▸ WHAT TO DO
Isolate every line in the records below with "median" in it.

━━ DATA TO USE ━━

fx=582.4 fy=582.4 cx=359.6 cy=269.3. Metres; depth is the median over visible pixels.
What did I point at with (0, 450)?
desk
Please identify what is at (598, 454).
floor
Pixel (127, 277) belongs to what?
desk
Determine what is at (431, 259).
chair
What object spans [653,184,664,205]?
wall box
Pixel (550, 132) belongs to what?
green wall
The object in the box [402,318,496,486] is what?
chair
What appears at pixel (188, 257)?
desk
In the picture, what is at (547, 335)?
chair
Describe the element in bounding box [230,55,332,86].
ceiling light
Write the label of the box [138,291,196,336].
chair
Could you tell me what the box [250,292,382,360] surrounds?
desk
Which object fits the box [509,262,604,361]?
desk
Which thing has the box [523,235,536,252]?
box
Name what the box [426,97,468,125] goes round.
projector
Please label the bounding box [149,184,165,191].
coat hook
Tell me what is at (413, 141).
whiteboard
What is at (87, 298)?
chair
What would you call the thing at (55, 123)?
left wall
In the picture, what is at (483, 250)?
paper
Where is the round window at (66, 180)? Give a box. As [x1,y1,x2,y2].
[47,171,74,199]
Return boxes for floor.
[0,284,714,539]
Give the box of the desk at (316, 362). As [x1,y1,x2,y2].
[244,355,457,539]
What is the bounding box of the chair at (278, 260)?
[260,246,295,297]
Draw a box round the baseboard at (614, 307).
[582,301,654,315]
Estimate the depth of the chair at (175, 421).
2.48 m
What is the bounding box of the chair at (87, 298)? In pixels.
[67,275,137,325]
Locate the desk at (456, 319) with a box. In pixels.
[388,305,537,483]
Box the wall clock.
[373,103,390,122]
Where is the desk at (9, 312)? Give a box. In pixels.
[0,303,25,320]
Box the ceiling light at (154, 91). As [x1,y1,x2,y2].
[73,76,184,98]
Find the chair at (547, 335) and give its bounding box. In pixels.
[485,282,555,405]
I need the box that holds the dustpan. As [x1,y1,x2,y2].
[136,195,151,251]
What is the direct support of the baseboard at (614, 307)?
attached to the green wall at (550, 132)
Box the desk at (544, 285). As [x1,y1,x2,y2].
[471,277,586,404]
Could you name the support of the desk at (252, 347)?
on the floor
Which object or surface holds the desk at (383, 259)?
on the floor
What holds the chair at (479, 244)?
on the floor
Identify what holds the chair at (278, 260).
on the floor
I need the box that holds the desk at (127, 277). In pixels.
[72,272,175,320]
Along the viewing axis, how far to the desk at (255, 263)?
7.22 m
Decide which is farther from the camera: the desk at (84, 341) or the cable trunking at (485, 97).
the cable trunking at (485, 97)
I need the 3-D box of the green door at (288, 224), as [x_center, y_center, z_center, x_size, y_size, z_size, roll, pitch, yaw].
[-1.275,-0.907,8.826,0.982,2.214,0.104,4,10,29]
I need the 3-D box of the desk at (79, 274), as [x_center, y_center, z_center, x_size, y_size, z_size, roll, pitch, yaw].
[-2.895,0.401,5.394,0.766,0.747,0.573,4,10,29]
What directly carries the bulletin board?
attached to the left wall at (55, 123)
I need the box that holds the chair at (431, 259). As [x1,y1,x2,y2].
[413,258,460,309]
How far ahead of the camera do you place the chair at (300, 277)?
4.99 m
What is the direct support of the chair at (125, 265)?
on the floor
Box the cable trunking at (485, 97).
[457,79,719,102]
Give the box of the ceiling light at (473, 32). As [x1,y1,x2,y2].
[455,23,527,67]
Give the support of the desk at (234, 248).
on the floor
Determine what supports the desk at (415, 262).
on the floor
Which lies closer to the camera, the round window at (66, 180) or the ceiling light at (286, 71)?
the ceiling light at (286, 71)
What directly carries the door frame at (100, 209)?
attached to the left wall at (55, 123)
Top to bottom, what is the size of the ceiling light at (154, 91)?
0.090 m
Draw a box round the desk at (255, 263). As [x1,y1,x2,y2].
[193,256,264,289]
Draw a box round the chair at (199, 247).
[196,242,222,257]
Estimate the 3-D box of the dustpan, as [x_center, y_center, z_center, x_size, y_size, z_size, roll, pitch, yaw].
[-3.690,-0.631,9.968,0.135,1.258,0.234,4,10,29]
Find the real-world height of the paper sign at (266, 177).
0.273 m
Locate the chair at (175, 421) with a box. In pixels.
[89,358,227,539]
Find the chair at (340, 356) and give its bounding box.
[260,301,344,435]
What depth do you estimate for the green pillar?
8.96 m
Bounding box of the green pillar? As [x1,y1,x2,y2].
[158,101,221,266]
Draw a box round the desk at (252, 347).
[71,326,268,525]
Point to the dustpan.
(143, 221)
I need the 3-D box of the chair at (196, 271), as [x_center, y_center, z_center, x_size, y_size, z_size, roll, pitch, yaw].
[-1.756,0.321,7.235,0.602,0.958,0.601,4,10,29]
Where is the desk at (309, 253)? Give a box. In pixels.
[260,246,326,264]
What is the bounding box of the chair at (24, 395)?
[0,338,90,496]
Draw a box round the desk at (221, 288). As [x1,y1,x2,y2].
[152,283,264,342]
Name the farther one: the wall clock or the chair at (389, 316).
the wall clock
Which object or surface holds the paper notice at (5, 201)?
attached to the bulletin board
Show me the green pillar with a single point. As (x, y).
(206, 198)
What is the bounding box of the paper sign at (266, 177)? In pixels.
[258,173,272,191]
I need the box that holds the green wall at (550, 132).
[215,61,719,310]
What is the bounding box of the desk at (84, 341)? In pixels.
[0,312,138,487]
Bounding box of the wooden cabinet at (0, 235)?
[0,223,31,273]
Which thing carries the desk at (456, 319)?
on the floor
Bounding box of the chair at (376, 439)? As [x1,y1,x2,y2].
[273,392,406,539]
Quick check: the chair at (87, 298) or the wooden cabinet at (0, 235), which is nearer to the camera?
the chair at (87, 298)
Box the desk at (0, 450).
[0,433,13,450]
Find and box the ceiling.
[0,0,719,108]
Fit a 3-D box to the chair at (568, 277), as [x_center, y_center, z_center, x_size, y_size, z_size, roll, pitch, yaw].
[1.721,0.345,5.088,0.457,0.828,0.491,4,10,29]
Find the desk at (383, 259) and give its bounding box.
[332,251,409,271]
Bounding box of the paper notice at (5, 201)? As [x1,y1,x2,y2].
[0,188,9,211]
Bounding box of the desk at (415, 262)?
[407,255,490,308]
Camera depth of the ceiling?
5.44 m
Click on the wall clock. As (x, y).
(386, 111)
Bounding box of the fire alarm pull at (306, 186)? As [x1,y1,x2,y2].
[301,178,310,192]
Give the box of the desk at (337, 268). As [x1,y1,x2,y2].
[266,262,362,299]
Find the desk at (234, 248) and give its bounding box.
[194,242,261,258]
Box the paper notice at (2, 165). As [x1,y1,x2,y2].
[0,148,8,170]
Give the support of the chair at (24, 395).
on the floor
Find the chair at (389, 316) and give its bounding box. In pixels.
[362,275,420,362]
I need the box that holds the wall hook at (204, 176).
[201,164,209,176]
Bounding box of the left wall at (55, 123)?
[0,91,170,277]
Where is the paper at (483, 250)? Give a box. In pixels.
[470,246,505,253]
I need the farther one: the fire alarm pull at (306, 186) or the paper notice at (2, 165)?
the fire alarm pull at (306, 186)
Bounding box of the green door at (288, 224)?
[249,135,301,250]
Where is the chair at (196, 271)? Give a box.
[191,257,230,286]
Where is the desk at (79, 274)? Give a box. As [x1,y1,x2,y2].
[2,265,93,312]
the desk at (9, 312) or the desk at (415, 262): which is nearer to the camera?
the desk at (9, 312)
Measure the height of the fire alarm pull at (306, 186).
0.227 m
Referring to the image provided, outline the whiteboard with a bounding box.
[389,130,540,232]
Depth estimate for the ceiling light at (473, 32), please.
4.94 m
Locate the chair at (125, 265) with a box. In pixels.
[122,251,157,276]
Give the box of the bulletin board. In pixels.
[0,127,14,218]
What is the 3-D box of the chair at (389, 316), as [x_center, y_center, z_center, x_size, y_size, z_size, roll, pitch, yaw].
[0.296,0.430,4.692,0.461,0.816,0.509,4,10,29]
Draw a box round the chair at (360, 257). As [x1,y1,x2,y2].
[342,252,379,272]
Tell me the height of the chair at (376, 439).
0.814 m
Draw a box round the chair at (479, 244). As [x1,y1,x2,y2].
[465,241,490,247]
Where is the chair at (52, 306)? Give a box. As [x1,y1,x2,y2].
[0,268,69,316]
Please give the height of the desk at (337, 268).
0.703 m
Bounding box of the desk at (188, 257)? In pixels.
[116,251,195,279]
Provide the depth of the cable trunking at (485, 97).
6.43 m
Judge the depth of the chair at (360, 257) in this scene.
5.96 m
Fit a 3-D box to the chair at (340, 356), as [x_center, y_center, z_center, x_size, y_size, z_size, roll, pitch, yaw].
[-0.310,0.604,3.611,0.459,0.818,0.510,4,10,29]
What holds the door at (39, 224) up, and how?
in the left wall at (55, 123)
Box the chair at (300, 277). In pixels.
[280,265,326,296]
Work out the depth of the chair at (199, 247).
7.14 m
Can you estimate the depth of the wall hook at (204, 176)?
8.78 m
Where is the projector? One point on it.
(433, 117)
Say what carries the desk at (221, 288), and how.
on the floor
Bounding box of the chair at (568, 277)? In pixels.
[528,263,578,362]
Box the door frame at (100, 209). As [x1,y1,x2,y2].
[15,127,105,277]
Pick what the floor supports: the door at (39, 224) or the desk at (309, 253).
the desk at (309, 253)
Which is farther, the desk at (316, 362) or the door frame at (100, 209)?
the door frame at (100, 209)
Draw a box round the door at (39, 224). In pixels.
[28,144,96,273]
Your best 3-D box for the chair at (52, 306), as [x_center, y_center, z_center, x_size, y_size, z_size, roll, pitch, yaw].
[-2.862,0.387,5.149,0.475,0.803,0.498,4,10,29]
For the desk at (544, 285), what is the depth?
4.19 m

━━━
━━ DATA TO USE ━━

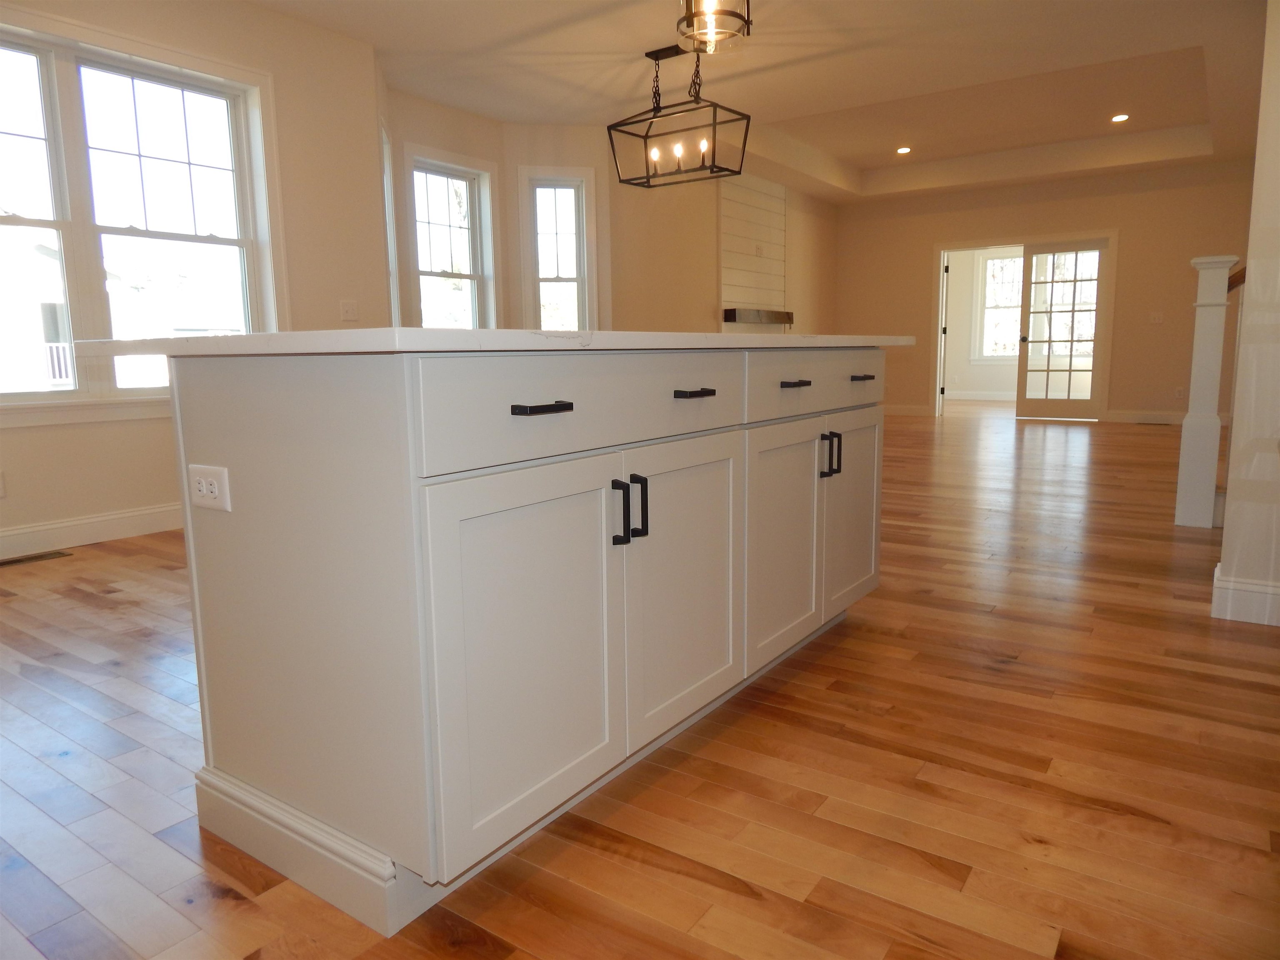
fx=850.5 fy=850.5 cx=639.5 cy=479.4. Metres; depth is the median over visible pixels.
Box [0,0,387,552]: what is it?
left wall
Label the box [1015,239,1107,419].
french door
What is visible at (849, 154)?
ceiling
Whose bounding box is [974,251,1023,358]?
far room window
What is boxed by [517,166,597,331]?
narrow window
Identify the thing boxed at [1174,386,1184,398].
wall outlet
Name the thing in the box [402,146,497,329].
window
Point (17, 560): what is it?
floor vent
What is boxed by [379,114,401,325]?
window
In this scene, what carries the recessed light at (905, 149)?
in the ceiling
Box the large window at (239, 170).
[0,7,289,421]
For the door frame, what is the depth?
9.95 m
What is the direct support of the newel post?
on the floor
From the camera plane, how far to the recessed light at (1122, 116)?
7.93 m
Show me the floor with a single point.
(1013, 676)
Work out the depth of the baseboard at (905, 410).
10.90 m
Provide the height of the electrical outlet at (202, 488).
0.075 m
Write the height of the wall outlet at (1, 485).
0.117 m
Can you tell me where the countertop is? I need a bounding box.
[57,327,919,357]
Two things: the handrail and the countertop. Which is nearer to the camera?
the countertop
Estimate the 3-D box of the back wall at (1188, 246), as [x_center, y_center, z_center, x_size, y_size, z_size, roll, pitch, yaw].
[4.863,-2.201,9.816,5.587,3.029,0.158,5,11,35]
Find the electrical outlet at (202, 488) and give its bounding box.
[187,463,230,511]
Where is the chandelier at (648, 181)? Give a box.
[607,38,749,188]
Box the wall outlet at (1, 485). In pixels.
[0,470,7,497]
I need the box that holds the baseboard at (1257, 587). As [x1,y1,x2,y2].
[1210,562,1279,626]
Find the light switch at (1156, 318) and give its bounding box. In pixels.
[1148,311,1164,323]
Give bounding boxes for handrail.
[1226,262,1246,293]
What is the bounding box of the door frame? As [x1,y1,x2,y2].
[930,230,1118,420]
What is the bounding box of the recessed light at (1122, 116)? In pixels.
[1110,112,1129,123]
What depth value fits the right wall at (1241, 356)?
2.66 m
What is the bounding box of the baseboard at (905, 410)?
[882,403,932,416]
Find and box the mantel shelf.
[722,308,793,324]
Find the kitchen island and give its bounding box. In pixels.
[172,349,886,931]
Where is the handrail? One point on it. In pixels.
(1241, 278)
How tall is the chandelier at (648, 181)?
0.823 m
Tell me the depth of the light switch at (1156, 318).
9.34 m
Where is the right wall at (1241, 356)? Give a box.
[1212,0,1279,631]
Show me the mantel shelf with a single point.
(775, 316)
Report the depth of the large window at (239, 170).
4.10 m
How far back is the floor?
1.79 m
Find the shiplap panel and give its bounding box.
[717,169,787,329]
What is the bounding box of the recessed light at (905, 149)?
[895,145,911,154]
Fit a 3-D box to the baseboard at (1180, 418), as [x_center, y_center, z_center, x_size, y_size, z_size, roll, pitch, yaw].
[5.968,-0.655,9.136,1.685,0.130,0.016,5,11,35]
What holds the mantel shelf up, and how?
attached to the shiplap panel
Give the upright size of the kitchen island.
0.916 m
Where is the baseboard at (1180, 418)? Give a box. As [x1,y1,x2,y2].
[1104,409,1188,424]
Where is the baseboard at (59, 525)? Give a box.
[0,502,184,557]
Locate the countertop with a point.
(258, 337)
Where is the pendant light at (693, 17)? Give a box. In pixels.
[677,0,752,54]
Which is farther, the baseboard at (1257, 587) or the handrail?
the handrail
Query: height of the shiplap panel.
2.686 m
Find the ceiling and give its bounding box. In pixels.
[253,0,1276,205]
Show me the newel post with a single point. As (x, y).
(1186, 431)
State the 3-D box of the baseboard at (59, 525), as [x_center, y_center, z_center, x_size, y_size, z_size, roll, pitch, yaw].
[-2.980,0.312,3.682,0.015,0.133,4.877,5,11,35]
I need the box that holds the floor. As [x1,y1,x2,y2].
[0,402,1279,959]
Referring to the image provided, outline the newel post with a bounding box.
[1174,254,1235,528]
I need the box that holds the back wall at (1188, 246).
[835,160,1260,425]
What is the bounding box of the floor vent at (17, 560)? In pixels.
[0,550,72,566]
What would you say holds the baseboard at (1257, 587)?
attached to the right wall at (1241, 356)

━━━

▸ RESULT OF THIS TASK
fx=582.4 fy=582.4 cx=359.6 cy=269.3. Metres; depth is the median over visible pixels.
fx=850.5 fy=850.5 cx=639.5 cy=479.4. Metres; depth is the median over visible pixels.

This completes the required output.